To do
Having located "right elbow: (376, 270, 0)" in the records below, repeat exactly the line it is on and all subsequent lines, ending with the last.

Dataset excerpts
BEGIN

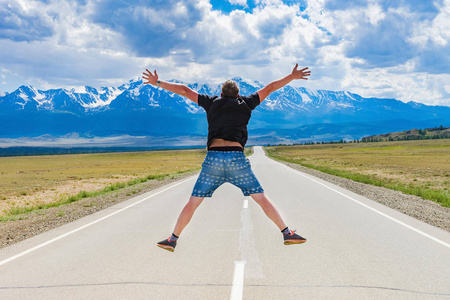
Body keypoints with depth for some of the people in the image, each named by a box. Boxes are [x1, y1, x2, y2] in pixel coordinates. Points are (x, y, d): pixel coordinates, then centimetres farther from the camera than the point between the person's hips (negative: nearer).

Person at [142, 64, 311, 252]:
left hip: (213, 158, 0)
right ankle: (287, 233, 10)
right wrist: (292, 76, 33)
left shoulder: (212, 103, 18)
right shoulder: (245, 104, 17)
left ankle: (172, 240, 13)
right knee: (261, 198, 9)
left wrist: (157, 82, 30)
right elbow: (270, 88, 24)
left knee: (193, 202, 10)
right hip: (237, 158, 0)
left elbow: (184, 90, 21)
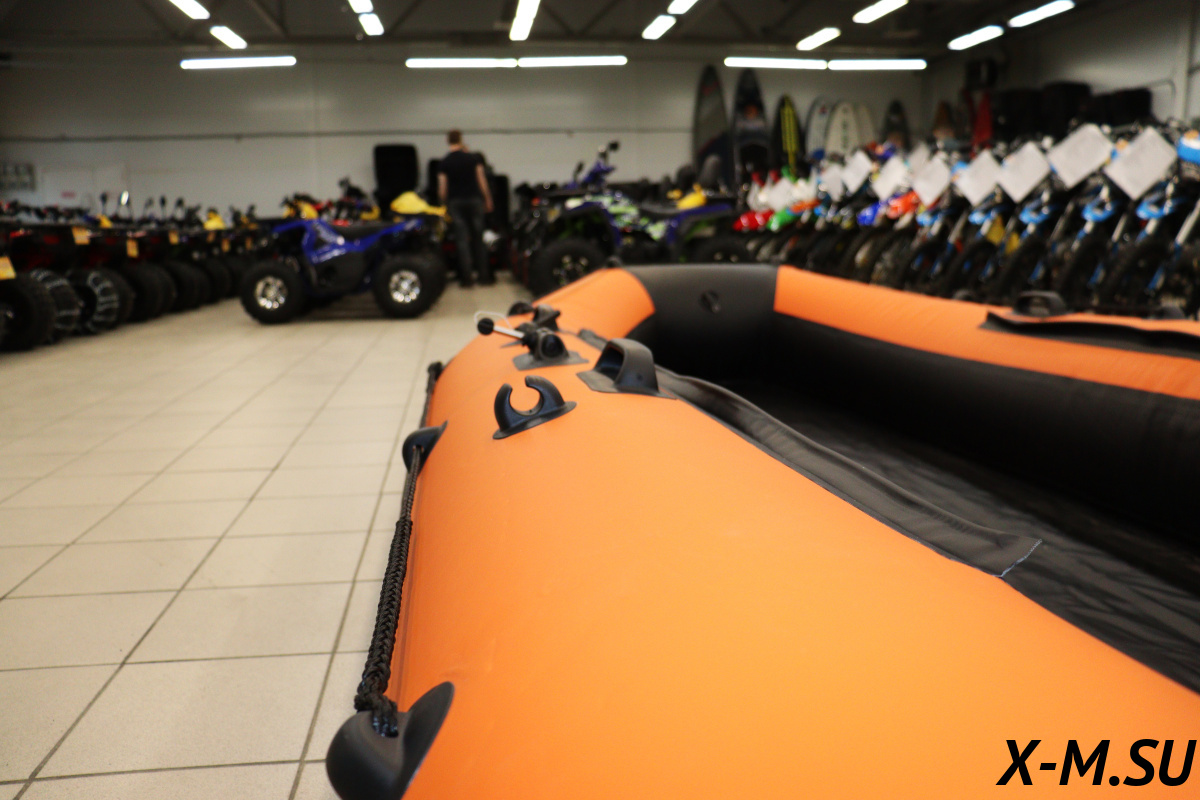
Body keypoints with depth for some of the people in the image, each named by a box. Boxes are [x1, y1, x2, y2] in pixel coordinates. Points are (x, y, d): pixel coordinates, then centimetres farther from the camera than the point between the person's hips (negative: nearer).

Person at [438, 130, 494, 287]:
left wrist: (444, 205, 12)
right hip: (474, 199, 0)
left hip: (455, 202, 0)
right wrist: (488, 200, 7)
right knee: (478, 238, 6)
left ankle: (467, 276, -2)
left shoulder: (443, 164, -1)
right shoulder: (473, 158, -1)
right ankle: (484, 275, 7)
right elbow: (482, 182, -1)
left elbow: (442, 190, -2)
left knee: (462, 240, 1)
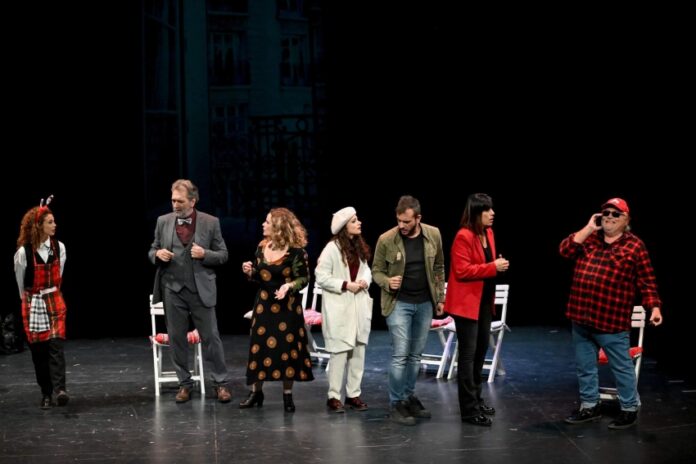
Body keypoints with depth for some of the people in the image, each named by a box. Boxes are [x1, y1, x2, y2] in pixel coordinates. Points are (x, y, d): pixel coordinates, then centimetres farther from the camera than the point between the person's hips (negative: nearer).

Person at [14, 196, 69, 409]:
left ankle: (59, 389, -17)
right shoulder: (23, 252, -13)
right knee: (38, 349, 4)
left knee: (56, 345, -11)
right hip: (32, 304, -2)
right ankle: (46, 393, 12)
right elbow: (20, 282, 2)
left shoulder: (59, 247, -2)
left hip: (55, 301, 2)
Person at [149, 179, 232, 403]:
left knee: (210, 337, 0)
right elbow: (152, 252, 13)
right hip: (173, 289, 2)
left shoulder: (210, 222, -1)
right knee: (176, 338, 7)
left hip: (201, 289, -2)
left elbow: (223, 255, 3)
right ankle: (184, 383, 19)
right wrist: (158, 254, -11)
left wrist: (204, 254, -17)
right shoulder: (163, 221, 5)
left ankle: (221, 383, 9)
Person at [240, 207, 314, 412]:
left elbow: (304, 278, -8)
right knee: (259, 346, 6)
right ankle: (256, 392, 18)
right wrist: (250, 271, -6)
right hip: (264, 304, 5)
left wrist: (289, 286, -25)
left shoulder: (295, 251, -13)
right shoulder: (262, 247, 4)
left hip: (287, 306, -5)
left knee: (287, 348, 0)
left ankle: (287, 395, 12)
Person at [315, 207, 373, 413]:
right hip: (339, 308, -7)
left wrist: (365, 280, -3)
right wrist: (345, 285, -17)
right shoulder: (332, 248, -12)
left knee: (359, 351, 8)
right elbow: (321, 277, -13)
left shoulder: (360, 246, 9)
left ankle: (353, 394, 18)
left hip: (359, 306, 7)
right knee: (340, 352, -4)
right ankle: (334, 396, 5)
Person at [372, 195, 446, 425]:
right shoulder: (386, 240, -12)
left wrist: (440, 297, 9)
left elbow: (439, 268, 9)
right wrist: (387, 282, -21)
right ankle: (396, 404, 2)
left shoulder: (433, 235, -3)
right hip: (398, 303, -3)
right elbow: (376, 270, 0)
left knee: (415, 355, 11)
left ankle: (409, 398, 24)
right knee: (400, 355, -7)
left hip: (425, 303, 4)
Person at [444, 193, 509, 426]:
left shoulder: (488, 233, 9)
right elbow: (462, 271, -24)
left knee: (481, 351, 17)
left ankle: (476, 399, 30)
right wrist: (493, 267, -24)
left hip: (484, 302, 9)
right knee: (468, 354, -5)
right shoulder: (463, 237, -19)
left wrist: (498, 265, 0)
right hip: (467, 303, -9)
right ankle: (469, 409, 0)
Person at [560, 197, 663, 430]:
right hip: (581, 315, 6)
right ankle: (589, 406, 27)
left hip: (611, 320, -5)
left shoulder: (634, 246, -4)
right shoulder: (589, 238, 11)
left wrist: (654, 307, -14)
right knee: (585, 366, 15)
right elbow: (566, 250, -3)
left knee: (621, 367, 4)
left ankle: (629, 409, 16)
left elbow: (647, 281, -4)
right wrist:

END

Response for this exercise
right elbow: (376, 270, 0)
left knee: (415, 355, 11)
left ankle: (409, 398, 24)
right knee: (400, 355, -7)
left hip: (425, 303, 4)
Person at [444, 193, 509, 426]:
left shoulder: (488, 233, 9)
right elbow: (462, 271, -24)
left knee: (481, 351, 17)
left ankle: (476, 399, 30)
right wrist: (493, 267, -24)
left hip: (484, 302, 9)
right knee: (468, 354, -5)
right shoulder: (463, 237, -19)
left wrist: (498, 265, 0)
right hip: (467, 303, -9)
right ankle: (469, 409, 0)
Person at [560, 197, 663, 430]:
right hip: (581, 315, 6)
right ankle: (589, 406, 27)
left hip: (611, 320, -5)
left shoulder: (634, 246, -4)
right shoulder: (589, 238, 11)
left wrist: (654, 307, -14)
right knee: (585, 366, 15)
right elbow: (566, 250, -3)
left knee: (621, 367, 4)
left ankle: (629, 409, 16)
left elbow: (647, 281, -4)
right wrist:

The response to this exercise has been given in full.